By offering lower prices while paying our tutors more than Kaplan and Princeton Review to put forth a high quality product, LSAT Wiz has attracted many independent young college graduates looking to improve their lives by financing their own LSAT prep and law school education. Therefore, we at LSAT Wiz have a moral obligation to utilize our expertise not only to improve their LSAT score, but help our students make positive choices that benefit them long term. It is because of this that we will outright say that except in very rare circumstances, every applicant should take the LSAT more than once.

Some large tutoring companies remain true to their mantra of being the McDonalds of LSAT tutoring, and providing LSAT prep geared to take the majority of students up a few points in a short period. This model takes people slightly below the national average, and moves them slightly above the national average securing admission into one of the nearly 200 accredited law schools in the country. This model was flawed but more effective for many applicants before the recession when simply “getting the degree” was enough.

The economic reality today is that there are roughly 45k freshly minted lawyers entering the job market each year for roughly 25k legal jobs. Nearly half of all newly minted lawyers are left in the dust, and of these “fortunate” 25k only about 12k get jobs lucrative enough to both service debt, and allow law school to be a valuable decision. At LSAT Wiz, our goal is not only to help people on the LSAT but the law school process generally in order to help them get into schools that give them an >50% chance of being one of these 12k lawyers in the coveted position of having a great legal job out of law school, or help them acquire a large merit scholarship to keep their student loan debt at a minimum.

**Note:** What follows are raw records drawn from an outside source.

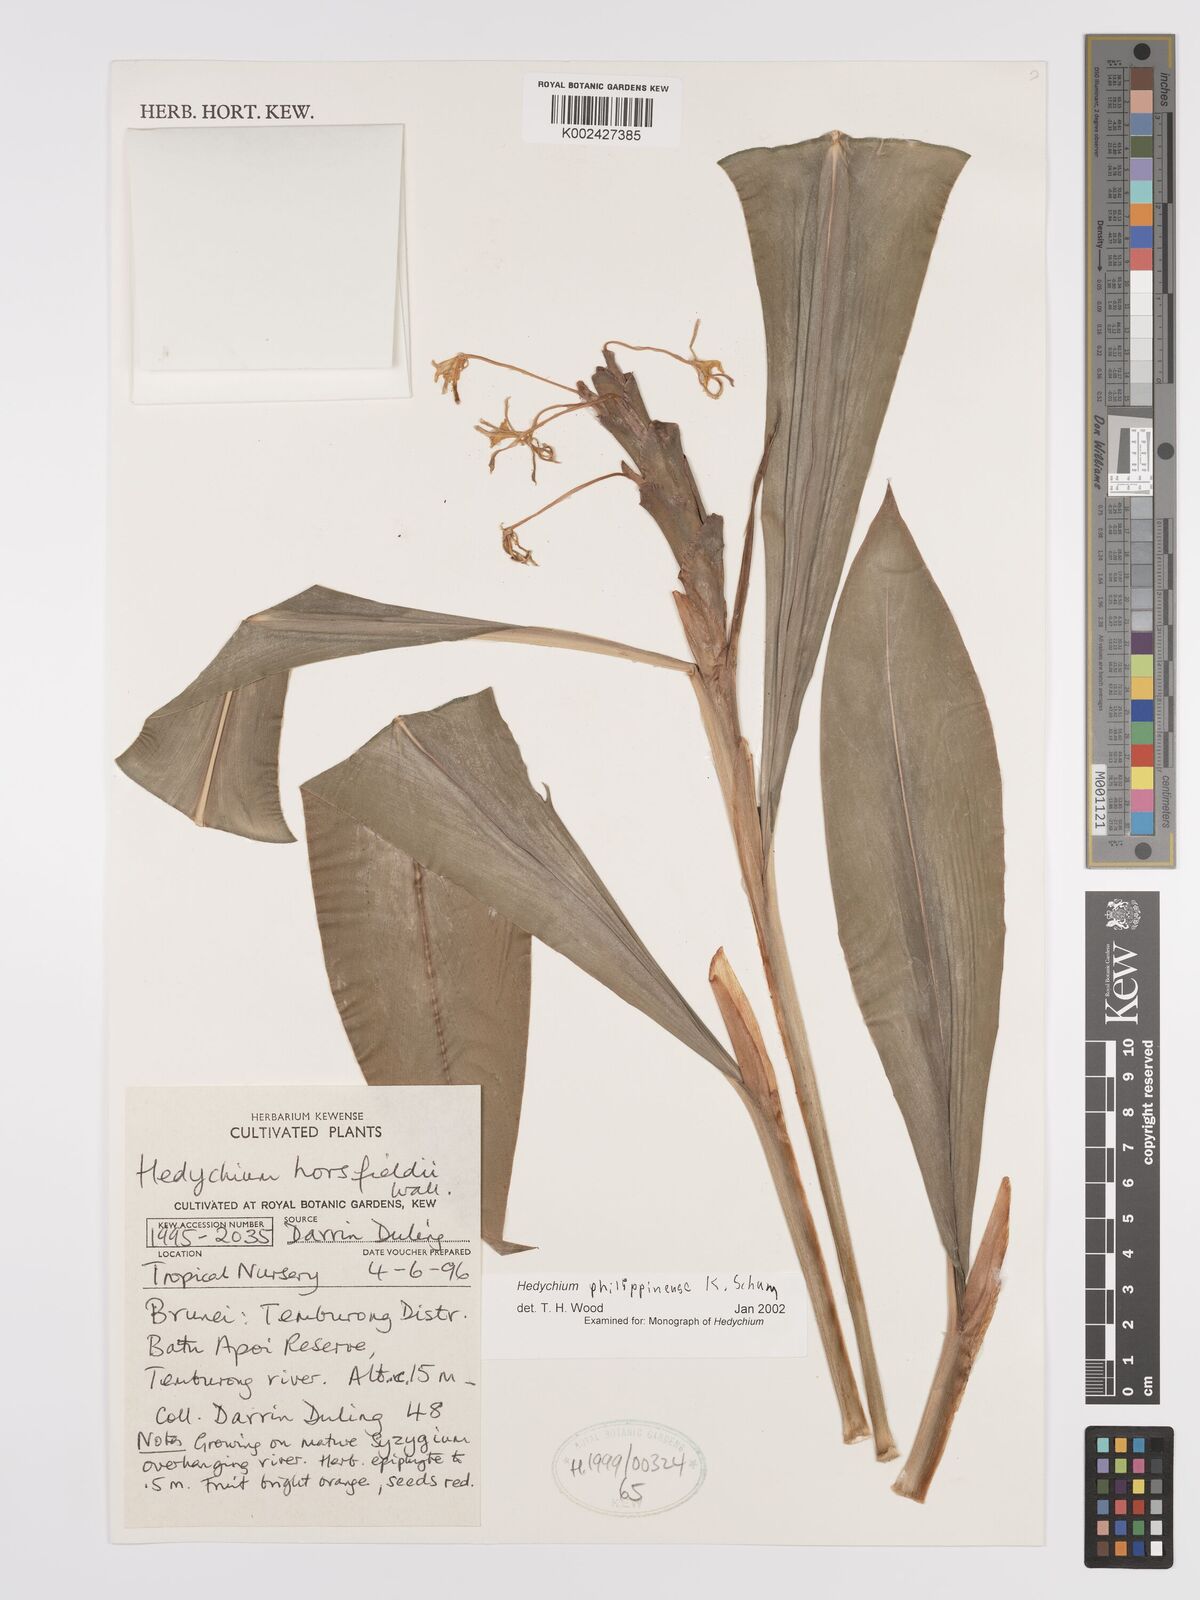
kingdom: Plantae
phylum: Tracheophyta
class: Liliopsida
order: Zingiberales
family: Zingiberaceae
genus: Hedychium
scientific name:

The most straight forward path to getting into a school that places most of its graduates in six figure jobs, or acquiring enough money in merit scholarship to make attending a lower ranked school a prudent choice is a high LSAT score. This is why it is important for every applicant to achieve the highest score they are capable of. The difference between a 165 and 168 may only be three questions, but those 3 questions can be worth several hundred thousands of dollars and be the difference between a law school that gives you a 60% chance of placing in your geographic region, or a 30% chance of doing so.

The LSAT must not be perceived as merely a hurdle in becoming a lawyer, but as the greatest opportunity one has to become a successful lawyer (this is because law school exams are more competitive, subjective and largely predicated on an inherent skill set one cannot truly know they possess prior to law school). Additionally, because US News bases its ranking system only on each applicant’s highest LSAT score, the applicant who scores both a 160 and then a 170 is generally in a better position than the applicant who scores only a 169.

While we all would like to live our dreams as quickly as possible and make our parents proud, because of the financial turmoil our parents have put our economy in, our generation must be financially prudent. Just getting the degree was sufficient in 1990. However, in 2013 each student must get the best degree at the best price possible.